- WHAT IS EXPECTED -
Copy the lines of the records exactly, from the line with "dostávať informácie na" to the line with "zároveň ako kvalifikovaného investora podľa", including both.

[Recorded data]
====

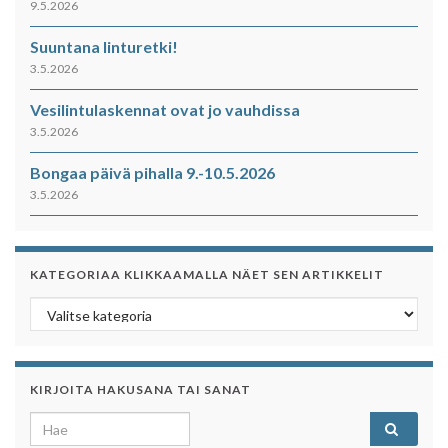
9.5.2026
Suuntana linturetki!
3.5.2026
Vesilintulaskennat ovat jo vauhdissa
3.5.2026
Bongaa päivä pihalla 9.-10.5.2026
3.5.2026
KATEGORIAA KLIKKAAMALLA NÄET SEN ARTIKKELIT
Kategoriaa klikkaamalla näet sen artikkelit
KIRJOITA HAKUSANA TAI SANAT
Search for:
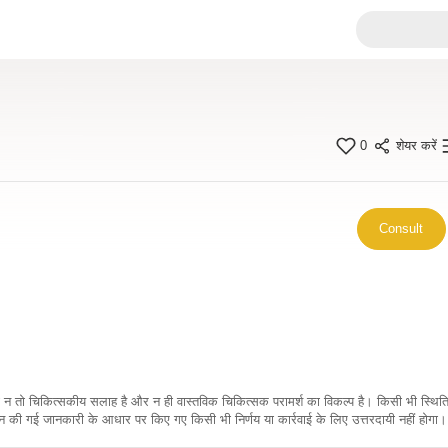
0
शेयर करें
Consult
कारी न तो चिकित्सकीय सलाह है और न ही वास्तविक चिकित्सक परामर्श का विकल्प है। किसी भी स्थि
ी गई जानकारी के आधार पर किए गए किसी भी निर्णय या कार्रवाई के लिए उत्तरदायी नहीं होगा। 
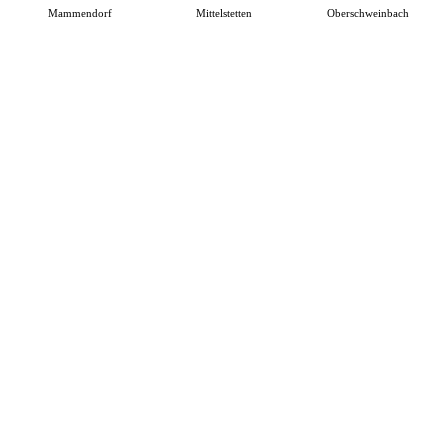
Mammendorf
Mittelstetten
Oberschweinbach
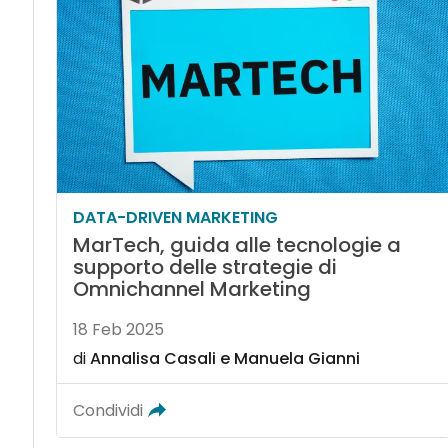
DATA-DRIVEN MARKETING
MarTech, guida alle tecnologie a
supporto delle strategie di
Omnichannel Marketing
18 Feb 2025
di
Annalisa Casali
e
Manuela Gianni
Condividi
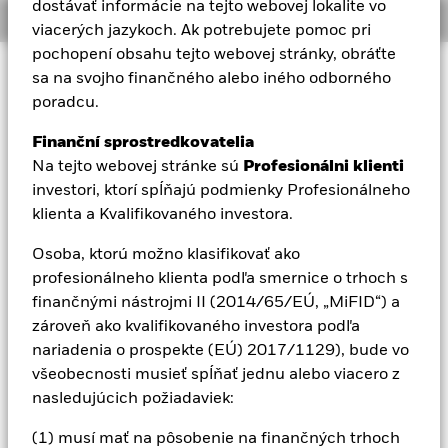
dostávať informácie na tejto webovej lokalite vo
Overview
Aladdin
viacerých jazykoch. Ak potrebujete pomoc pri
pochopení obsahu tejto webovej stránky, obráťte
Investičný prístup
sa na svojho finančného alebo iného odborného
Naša spoločnosť
Cieľom fondu je maximalizovať návratnosť vašej investície
poradcu.
kombináciou kapitálového rastu a príjmu z aktív fondu a
investovať spôsobom, ktorý bude v súlade so zásadami
Finanční sprostredkovatelia
investovania zameranými na environmentálne, sociálne a
Na tejto webovej stránke sú
Profesionálni klienti
správne riadenie (ESG). Fond investuje minimálne 70 %
investori, ktorí spĺňajú podmienky Profesionálneho
svojich celkových aktív do majetkových cenných papierov
klienta a Kvalifikovaného investora.
(napr. akcií) spoločností celosvetovo, ktorých hlavná
podnikateľská aktivita zahŕňa výskum, rozvoj, výrobu a/alebo
Osoba, ktorú možno klasifikovať ako
distribúciu novej a vznikajúcej technológie. Fond sa bude
profesionálneho klienta podľa smernice o trhoch s
zameriavať na témy technológií novej generácie vrátane
umelej inteligencie, výpočtovej techniky, automatizácie,
finančnými nástrojmi II (2014/65/EÚ, „MiFID“) a
robotiky, technologickej analytiky, elektronického
zároveň ako kvalifikovaného investora podľa
obchodovania, platobných systémov, komunikačnej
nariadenia o prospekte (EÚ) 2017/1129), bude vo
technológie a generatívneho dizajnu. V bežných trhových
všeobecnosti musieť spĺňať jednu alebo viacero z
podmienkach bude fond investovať do portfólia majetkových
nasledujúcich požiadaviek:
cenných papierov spoločností s veľkou, strednou a malou
trhovou kapitalizáciou (trhová kapitalizácia je cena akcií
(1) musí mať na pôsobenie na finančných trhoch
spoločnosti znásobená počtom vydaných akcií). Hoci je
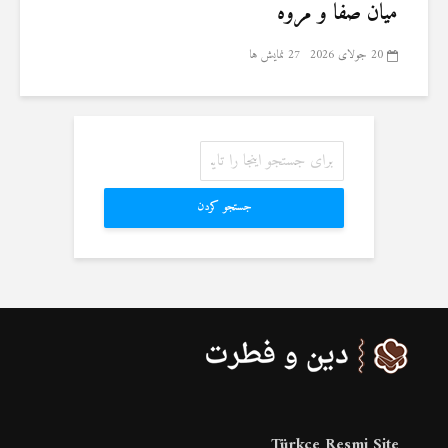
میان صفا و مروه
20 جولای 2026
27 نمایش ها
جستجو کردن
Türkçe Resmi Site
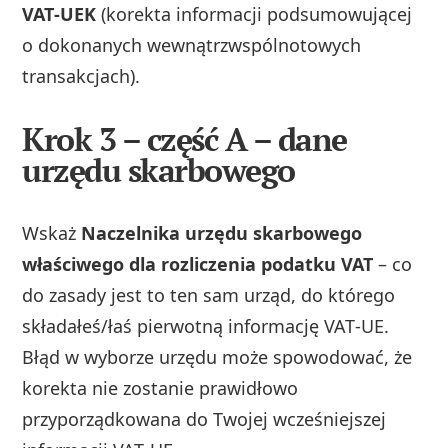
VAT‑UEK
(korekta informacji podsumowującej
o dokonanych wewnątrzwspólnotowych
transakcjach).
Krok 3 – część A – dane
urzędu skarbowego
Wskaż
Naczelnika urzędu skarbowego
właściwego dla rozliczenia podatku VAT
– co
do zasady jest to ten sam urząd, do którego
składałeś/łaś pierwotną informację VAT‑UE.
Błąd w wyborze urzędu może spowodować, że
korekta nie zostanie prawidłowo
przyporządkowana do Twojej wcześniejszej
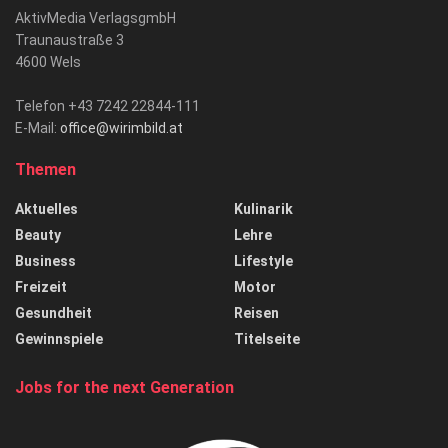
AktivMedia VerlagsgmbH
Traunaustraße 3
4600 Wels
Telefon +43 7242 22844-111
E-Mail:
office@wirimbild.at
Themen
Aktuelles
Kulinarik
Beauty
Lehre
Business
Lifestyle
Freizeit
Motor
Gesundheit
Reisen
Gewinnspiele
Titelseite
Jobs for the next Generation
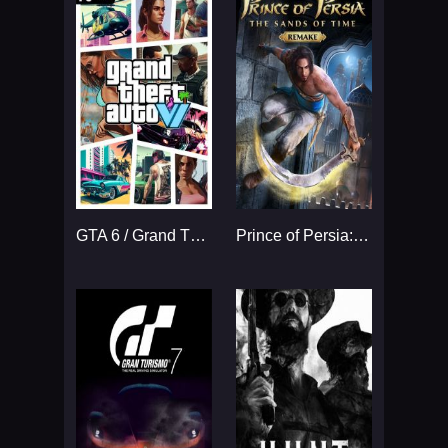
GTA 6 / Grand Theft Auto VI
Prince of Persia: The Sands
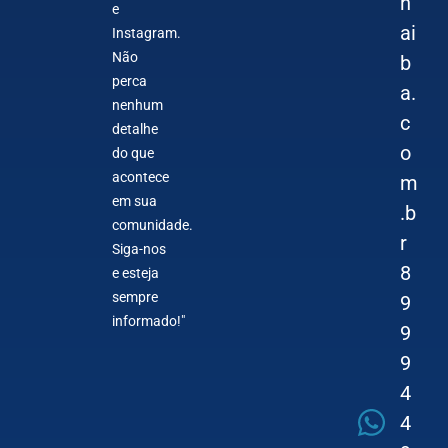
n
e
ai
Instagram.
Não
b
perca
a.
nenhum
c
detalhe
o
do que
acontece
m
em sua
.b
comunidade.
r
Siga-nos
8
e esteja
sempre
9
informado!"
9
9
4
4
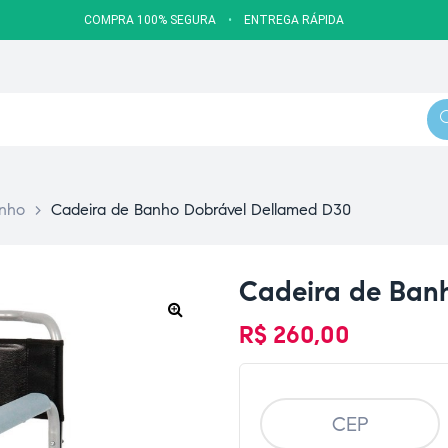
COMPRA 100% SEGURA
•
ENTREGA RÁPIDA
anho
>
Cadeira de Banho Dobrável Dellamed D30
Cadeira de Ban
R$
260,00
🔍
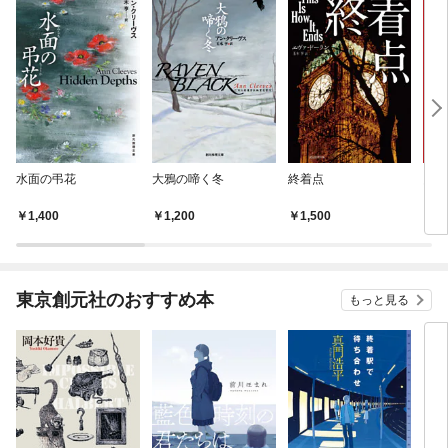
水面の弔花
大鴉の啼く冬
終着点
図書
1,400
1,200
1,500
9
東京創元社のおすすめ本
もっと見る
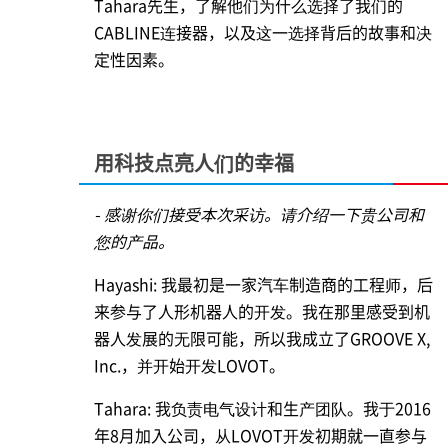
Tahara先生，了解他们为什么选择了我们的
CABLINE连接器，以及这一选择背后的故事和决
定性因素。
用科技点亮人们的幸福
- 感谢你们接受本次采访。请介绍一下贵公司和
您的产品。
Hayashi: 我最初是一家汽车制造商的工程师，后
来参与了人形机器人的开发。我在那里感受到机
器人发展的无限可能，所以我成立了GROOVE X,
Inc.，并开始开发LOVOT。
Tahara: 我负责电气设计和生产团队。我于2016
年8月加入公司，从LOVOT开发初期就一直参与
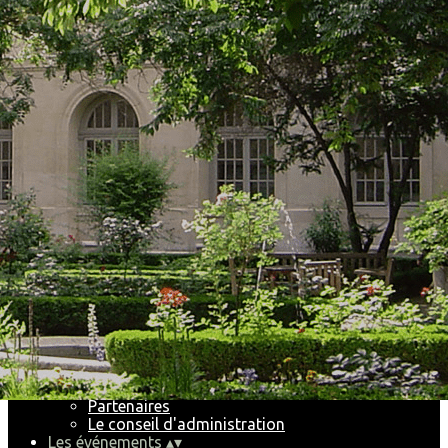
Exporter les lignes sélectionnées
Exporter toutes les colonnes
Exporter uniquement les colonnes affichées
Menu
<
>
Les futurs événements
Les récents événements
Historique
Ajoutez un logo, un bouton, des réseaux sociaux
Cliquez pour éditer
Accueil
▴
▾
Le Club
▴
▾
Pourquoi et comment nous rejoindre
Partenaires
Le conseil d'administration
Les événements
▴
▾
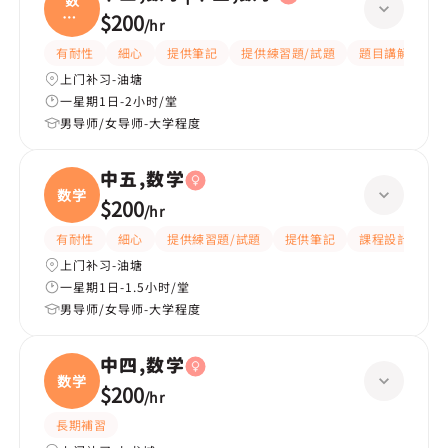
数
学|
$200
/
hr
中五
有耐性
細心
提供筆記
提供練習題/試題
題目講解
解
上门补习-油塘
一星期1日-2小时/堂
男导师/女导师-大学程度
中五,数学
数学
$200
/
hr
有耐性
細心
提供練習題/試題
提供筆記
課程設計
題
上门补习-油塘
一星期1日-1.5小时/堂
男导师/女导师-大学程度
中四,数学
数学
$200
/
hr
長期補習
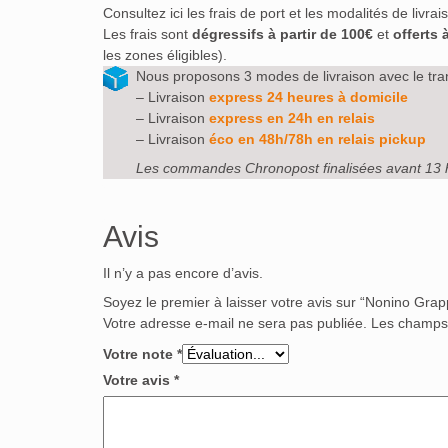
Consultez ici les frais de port et les modalités de livra
Les frais sont
dégressifs à partir de 100€
et
offerts 
les zones éligibles).
Nous proposons 3 modes de livraison avec le tra
– Livraison
express 24 heures à domicile
– Livraison
express en 24h en relais
– Livraison
éco en 48h/78h en relais pickup
Les commandes Chronopost finalisées avant 13 
Avis
Il n’y a pas encore d’avis.
Soyez le premier à laisser votre avis sur “Nonino Gra
Votre adresse e-mail ne sera pas publiée.
Les champs 
Votre note
*
Votre avis
*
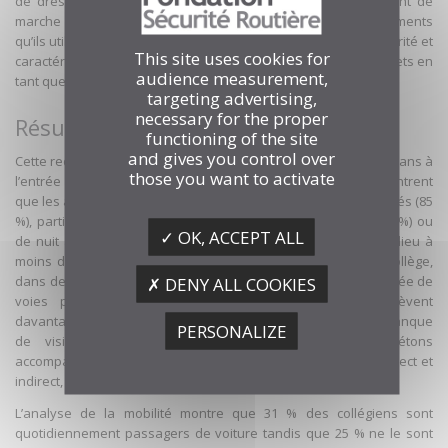
de dresser une cartographie sensible de leur environnement de
marche réel et de procéder à une analyse qualitative des éléments
qu’ils utilisent pour juger de l’agrément, du confort et de la sécurité et
This site uses cookies for
caractériser leur représentation, positive ou négative, des trajets en
audience measurement,
tant que piéton.
targeting advertising,
necessary for the proper
Résultats majeurs
functioning of the site
and gives you control over
Cette recherche confirme le pic d’accident piéton entre 11 et 13 ans à
those you want to activate
l’entrée dans l’enseignement secondaire. Les analyses montrent
que les accidents se produisent majoritairement les jours ouvrés (85
%), particulièrement le mercredi (20 %), en pleine journée (77 %) ou
✓ OK, ACCEPT ALL
de nuit avec éclairage allumé (14 %). 50% des accidents ont lieu à
moins de 650 m du domicile et 75% à moins de 500 m du collège,
dans des zones à forte densité de trafic, plutôt lors de traversée de
✗ DENY ALL COOKIES
voies principales. Les scénarios typiques d’accident relèvent
davantage d’un manque d’anticipation réciproque que d’un manque
PERSONALIZE
de visibilité. Les transports collectifs (TC) et les piétons
accompagnants (pairs ou adultes) jouent un rôle important, direct et
indirect, dans les accidents piétons des collégiens.
L’analyse de la mobilité montre que 31 % des collégiens sont
quotidiennement passagers de voiture tandis que 25 % ne le sont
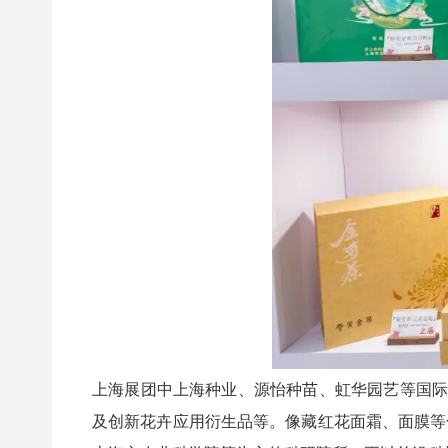
上海展团中上海种业、源怡种苗、虹华园艺等国际
及创新花卉应用衍生品等。像藏红花面霜、面膜等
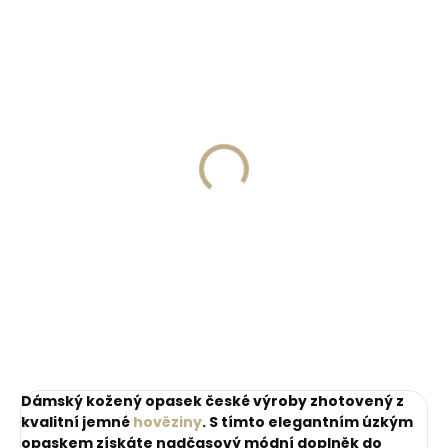
ZDARM
Skladem, odesíláme ihned
Skladem, odesíláme ihned
(>2 ks)
(1 ks)
Dárková papírová
Kožené pouzdro na
krabička M pro opasky
karty SECRID
šíře 30 a 35 mm
Slimwallet Vintage
Orange oranžová
45 Kč
1 749 Kč
cihlová
Do košíku
Do košíku
Dámský kožený opasek české výroby zhotovený z
kvalitní jemné
hověziny
. S tímto elegantním úzkým
opaskem získáte nadčasový módní doplněk do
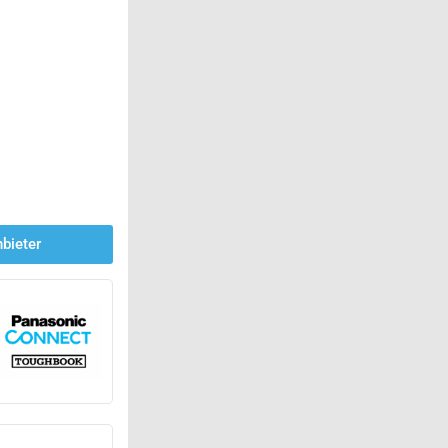
bieter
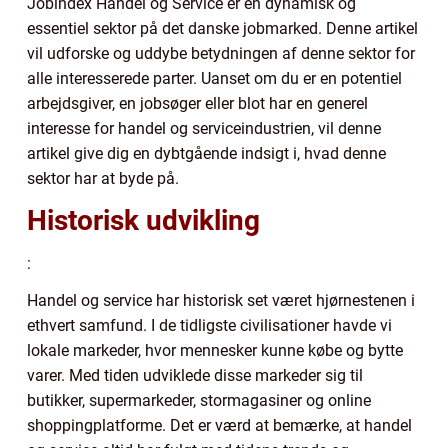
Jobindex Handel og Service er en dynamisk og
essentiel sektor på det danske jobmarked. Denne artikel
vil udforske og uddybe betydningen af denne sektor for
alle interesserede parter. Uanset om du er en potentiel
arbejdsgiver, en jobsøger eller blot har en generel
interesse for handel og serviceindustrien, vil denne
artikel give dig en dybtgående indsigt i, hvad denne
sektor har at byde på.
Historisk udvikling
:
Handel og service har historisk set været hjørnestenen i
ethvert samfund. I de tidligste civilisationer havde vi
lokale markeder, hvor mennesker kunne købe og bytte
varer. Med tiden udviklede disse markeder sig til
butikker, supermarkeder, stormagasiner og online
shoppingplatforme. Det er værd at bemærke, at handel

====

- EXPECTED OUTPUT -
dostávať informácie na tejto webovej lokalite vo
Overview
Aladdin
viacerých jazykoch. Ak potrebujete pomoc pri
pochopení obsahu tejto webovej stránky, obráťte
Investičný prístup
sa na svojho finančného alebo iného odborného
Naša spoločnosť
Cieľom fondu je maximalizovať návratnosť vašej investície
poradcu.
kombináciou kapitálového rastu a príjmu z aktív fondu a
investovať spôsobom, ktorý bude v súlade so zásadami
Finanční sprostredkovatelia
investovania zameranými na environmentálne, sociálne a
Na tejto webovej stránke sú
Profesionálni klienti
správne riadenie (ESG). Fond investuje minimálne 70 %
investori, ktorí spĺňajú podmienky Profesionálneho
svojich celkových aktív do majetkových cenných papierov
klienta a Kvalifikovaného investora.
(napr. akcií) spoločností celosvetovo, ktorých hlavná
podnikateľská aktivita zahŕňa výskum, rozvoj, výrobu a/alebo
Osoba, ktorú možno klasifikovať ako
distribúciu novej a vznikajúcej technológie. Fond sa bude
profesionálneho klienta podľa smernice o trhoch s
zameriavať na témy technológií novej generácie vrátane
umelej inteligencie, výpočtovej techniky, automatizácie,
finančnými nástrojmi II (2014/65/EÚ, „MiFID“) a
robotiky, technologickej analytiky, elektronického
zároveň ako kvalifikovaného investora podľa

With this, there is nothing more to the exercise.